To file for a divorce in Texas, one of the spouses has to have been a resident of the state for a continuous six-month period. In addition, one of the spouses must have been a resident of the county where the divorce is filed for at least 90 days.

What is the procedure?

A typical Texas divorce requires the following steps:

  • One spouse (the Petitioner), files an Original Petition for Divorce with the court, and has the papers personally served on (delivered to) the other spouse (the Respondent). If the spouses are working together, the Respondent can sign a waiver, giving up the right to be personally served with the papers.
  • At the time of filing, the Petitioner can request that the court issue a standard Temporary Restraining Order that: (a) requires that no assets disappear before they can be divided by the court, and (b) requires that the spouses act civilly toward each other and not threaten or harass each. If a Temporary Restraining Order was issued, the court must schedule a hearing within 14 days of issuance. At that time, the court may make the Temporary Restraining Order into a temporary injunction against both parties.
  • If no Temporary Restraining Order is issued, the Respondent has 20 days plus the next following Monday to file a document called an Answer. Commonly, the court will also consider temporary orders, which will be in effect while the divorce is pending. Temporary orders usually involve temporary custody, visitation, and support of the children, and temporary use of property and servicing of debt. It can include temporary spousal support and the payment of interim attorney’s fees as well.

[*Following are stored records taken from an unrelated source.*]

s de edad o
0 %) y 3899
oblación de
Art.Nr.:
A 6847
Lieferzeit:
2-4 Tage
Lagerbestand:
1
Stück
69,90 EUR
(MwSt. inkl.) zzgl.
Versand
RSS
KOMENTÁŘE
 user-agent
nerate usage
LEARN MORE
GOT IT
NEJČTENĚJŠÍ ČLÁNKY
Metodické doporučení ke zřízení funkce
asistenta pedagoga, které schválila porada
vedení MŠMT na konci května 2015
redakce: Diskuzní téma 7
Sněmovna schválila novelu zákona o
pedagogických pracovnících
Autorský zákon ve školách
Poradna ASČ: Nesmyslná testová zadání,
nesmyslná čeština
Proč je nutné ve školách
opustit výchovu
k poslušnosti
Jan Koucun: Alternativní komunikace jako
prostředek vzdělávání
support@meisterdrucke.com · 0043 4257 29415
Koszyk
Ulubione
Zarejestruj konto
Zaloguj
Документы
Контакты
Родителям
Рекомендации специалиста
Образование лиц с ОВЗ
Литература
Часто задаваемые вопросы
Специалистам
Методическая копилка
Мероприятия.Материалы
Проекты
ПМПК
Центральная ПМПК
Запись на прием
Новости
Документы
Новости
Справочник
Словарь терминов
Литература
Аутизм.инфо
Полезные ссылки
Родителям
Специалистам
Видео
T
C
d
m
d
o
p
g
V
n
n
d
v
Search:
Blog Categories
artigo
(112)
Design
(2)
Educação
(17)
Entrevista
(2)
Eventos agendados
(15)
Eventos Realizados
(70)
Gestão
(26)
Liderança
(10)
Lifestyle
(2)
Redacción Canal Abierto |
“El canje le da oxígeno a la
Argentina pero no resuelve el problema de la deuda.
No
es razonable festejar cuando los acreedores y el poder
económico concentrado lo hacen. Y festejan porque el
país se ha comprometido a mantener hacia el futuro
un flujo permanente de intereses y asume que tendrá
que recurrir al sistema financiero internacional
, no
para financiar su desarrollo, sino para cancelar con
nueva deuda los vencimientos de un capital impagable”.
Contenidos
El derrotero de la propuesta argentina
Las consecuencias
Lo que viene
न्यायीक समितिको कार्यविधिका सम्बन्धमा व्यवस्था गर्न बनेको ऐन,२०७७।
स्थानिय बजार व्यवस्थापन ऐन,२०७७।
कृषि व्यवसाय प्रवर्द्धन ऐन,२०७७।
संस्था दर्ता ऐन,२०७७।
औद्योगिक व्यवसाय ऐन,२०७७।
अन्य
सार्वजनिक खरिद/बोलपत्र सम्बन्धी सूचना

  • If the spouses think they haven’t gotten all the information they need from each other, they then engage in discovery, which is the process by which they exchange information and documents.

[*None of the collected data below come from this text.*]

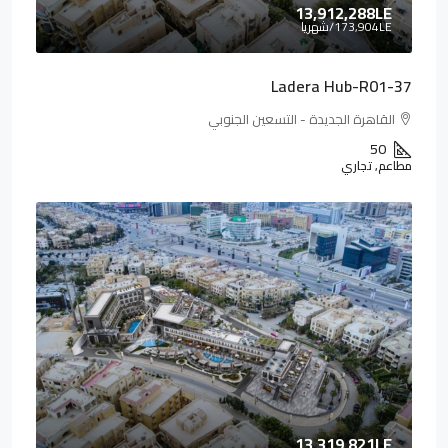
13,912,288LE
173,904LE
/شهريا
Ladera Hub-R01-37
القاهرة الجديدة - التسعين الجنوبي
50
مطاعم, تجاري
13,319,821LE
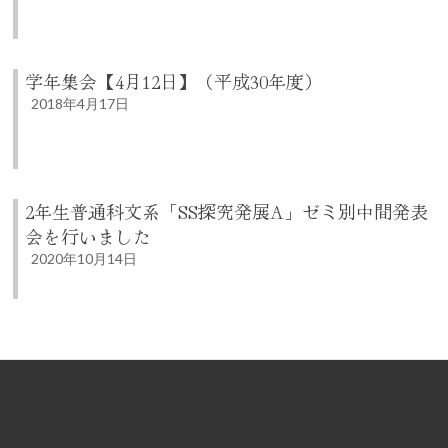
学年集会【4月12日】（平成30年度）
2018年4月17日
2年生普通科文系「SS探究発展A」ゼミ別中間発表
会を行いました
2020年10月14日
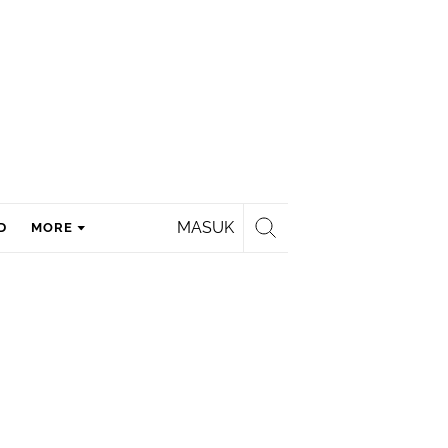
MASUK
D
MORE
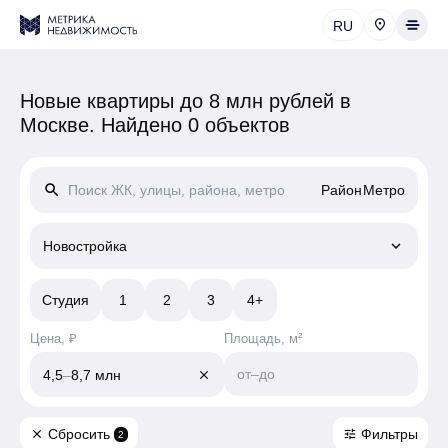
RU
Новые квартиры до 8 млн рублей в
Москве.
Найдено 0 объектов
search
Район
Метро
keyboard_arrow_down
Новостройка
Студия
1
2
3
4+
Цена, ₽
Площадь, м²
от
–
до
4,5
–
8,7 млн
close
Сбросить
Фильтры
close
tune
2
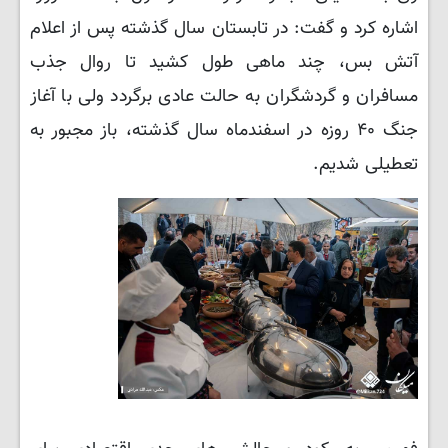
اشاره کرد و گفت: در تابستان سال گذشته پس از اعلام
آتش بس، چند ماهی طول کشید تا روال جذب
مسافران و گردشگران به حالت عادی برگردد ولی با آغاز
جنگ ۴۰ روزه در اسفندماه سال گذشته، باز مجبور به
تعطیلی شدیم.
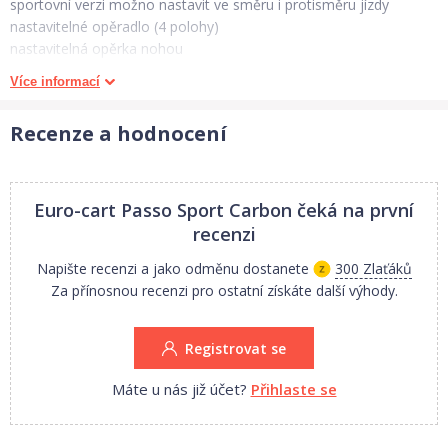
sportovní verzi možno nastavit ve směru i protisměru jízdy
nastavitelné opěradlo (4 polohy)
nastavitelná opěrka nohou
navíc matrace ve sportovní verzi z měkké tkaniny
Více informací
nánožník na hlubokou i sportovní verzi kočárku
5-bodové bezpečnostní pásy u sportovní verze
Recenze a hodnocení
bariéra s možností výškového nastavení
opěrka nohou a bariéra pokryta PVC
výškově nastavitelná rukojeť z eko kůže
velký nákupní košík s praktickým krytem, snadný přístup ke koši
Euro-cart Passo Sport Carbon
čeká na první
výbava: velká taška na rukojeť, nánožník, pláštěnka, moskytiéra
recenzi
Autosedačka:
autosedačka má speciální adaptéry pro montáž na konstrukci a je
Napište recenzi a jako odměnu dostanete
300 Zlaťáků
určen pro děti o hmotnosti 0-10 kg.
Za přínosnou recenzi pro ostatní získáte další výhody.
3 bodové bezpečnostní pásy
nastavitelná rukojeť
Registrovat se
vnitřní vložka
moskytiéra
Máte u nás již účet?
Přihlaste se
nánožník
Možnost objednání autosedačky ( pište do poznámky v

  • The spouses discuss settlement of the case, either directly or with the help of attorneys or mediators. If they can work out an agreement on everything, one of the spouses or attorneys will prepare an Agreed Decree of Divorce, which will contain all of the terms of the agreement. The spouses and their attorneys sign it, and eventually the judge does as well.
  • If the spouses are not able to agree on all of the issues in the case, a trial date will likely be set.
  • Before trial, spouses are required to attempt mediation. Mediation is an informal process allowing the divorcing couple to work with a neutral third party (the mediator) to negotiate and settle all terms of their conflict.
  • If mediation fails, the case goes to trial. At the conclusion of the trial, one of the attorneys will prepare a Final Decree of Divorce to present to the judge for signature. This will contain all of the court’s rulings and will resolve all issues pertaining to the divorce, and is binding on the parties going forward.